# CHE Wattage?



## ObeyOurHedgehogs (May 14, 2012)

I went a bought a 40Watt CHE bulb and it seems to not be nearly hot enough. So I was wondering if I should get a 60Watt or jump straight to 100Watt? I have a heat bulb that emits red light that is 100Watt but I know not to use that. But the 100 Watt bulb is ridiculously hot. Just wondering if anybody using a 100Watt bulb is doing okay with it?


----------



## coribelle (Jan 20, 2012)

I have a 150W and it works great


----------



## raerysdyk (Oct 21, 2011)

It depends on the size of the cage you have. For your normal 2 sq. foot cage, you need a 150watt CHE bulb with a 10 inch dome.

Are you using a thermostat also? This will make sure that the cage stays at a steady temperature.

Here is a link to one of the boards with TONS of info about heating:

viewtopic.php?f=8&t=4579


----------



## GoodandPlenty (Feb 4, 2012)

> But the 100 Watt bulb is ridiculously hot.

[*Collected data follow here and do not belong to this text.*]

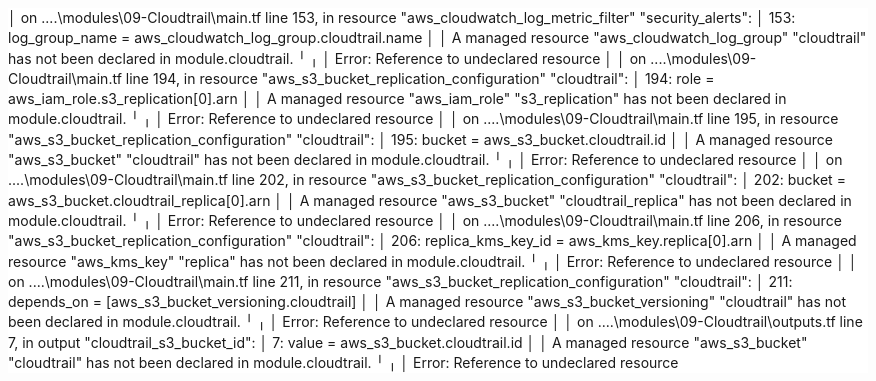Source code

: │   on ..\..\modules\09-Cloudtrail\main.tf line 153, in resource "aws_cloudwatch_log_metric_filter" "security_alerts":
│  153:   log_group_name = aws_cloudwatch_log_group.cloudtrail.name
│
│ A managed resource "aws_cloudwatch_log_group" "cloudtrail" has not been declared in module.cloudtrail.
╵
╷
│ Error: Reference to undeclared resource
│
│   on ..\..\modules\09-Cloudtrail\main.tf line 194, in resource "aws_s3_bucket_replication_configuration" "cloudtrail":
│  194:   role   = aws_iam_role.s3_replication[0].arn
│
│ A managed resource "aws_iam_role" "s3_replication" has not been declared in module.cloudtrail.
╵
╷
│ Error: Reference to undeclared resource
│
│   on ..\..\modules\09-Cloudtrail\main.tf line 195, in resource "aws_s3_bucket_replication_configuration" "cloudtrail":
│  195:   bucket = aws_s3_bucket.cloudtrail.id
│
│ A managed resource "aws_s3_bucket" "cloudtrail" has not been declared in module.cloudtrail.
╵
╷
│ Error: Reference to undeclared resource
│
│   on ..\..\modules\09-Cloudtrail\main.tf line 202, in resource "aws_s3_bucket_replication_configuration" "cloudtrail":
│  202:       bucket        = aws_s3_bucket.cloudtrail_replica[0].arn
│
│ A managed resource "aws_s3_bucket" "cloudtrail_replica" has not been declared in module.cloudtrail.
╵
╷
│ Error: Reference to undeclared resource
│
│   on ..\..\modules\09-Cloudtrail\main.tf line 206, in resource "aws_s3_bucket_replication_configuration" "cloudtrail":
│  206:         replica_kms_key_id = aws_kms_key.replica[0].arn
│
│ A managed resource "aws_kms_key" "replica" has not been declared in module.cloudtrail.
╵
╷
│ Error: Reference to undeclared resource
│
│   on ..\..\modules\09-Cloudtrail\main.tf line 211, in resource "aws_s3_bucket_replication_configuration" "cloudtrail":
│  211:   depends_on = [aws_s3_bucket_versioning.cloudtrail]
│
│ A managed resource "aws_s3_bucket_versioning" "cloudtrail" has not been declared in module.cloudtrail.
╵
╷
│ Error: Reference to undeclared resource
│
│   on ..\..\modules\09-Cloudtrail\outputs.tf line 7, in output "cloudtrail_s3_bucket_id":
│    7:   value       = aws_s3_bucket.cloudtrail.id
│
│ A managed resource "aws_s3_bucket" "cloudtrail" has not been declared in module.cloudtrail.
╵
╷
│ Error: Reference to undeclared resource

From a 'cold start', yes, they get hot. But once the cage is warmed up, the CHEs cycle on/off and typically just power-up enough at one time to steady the temperature. That's my experience, anyway. The first time that I turned mine on, I thought the same as you; 'Holy smokes, these are hot.'

I have two 150 watt CHEs in heavy-duty 10" lamps with ceramic fixtures, running through a 1,000 watt thermostat with three outlets, for a 2 grid by 4 grid cage. They add about 5 degrees to the ambient temperature and do a good job of fine tuning the heat level.


----------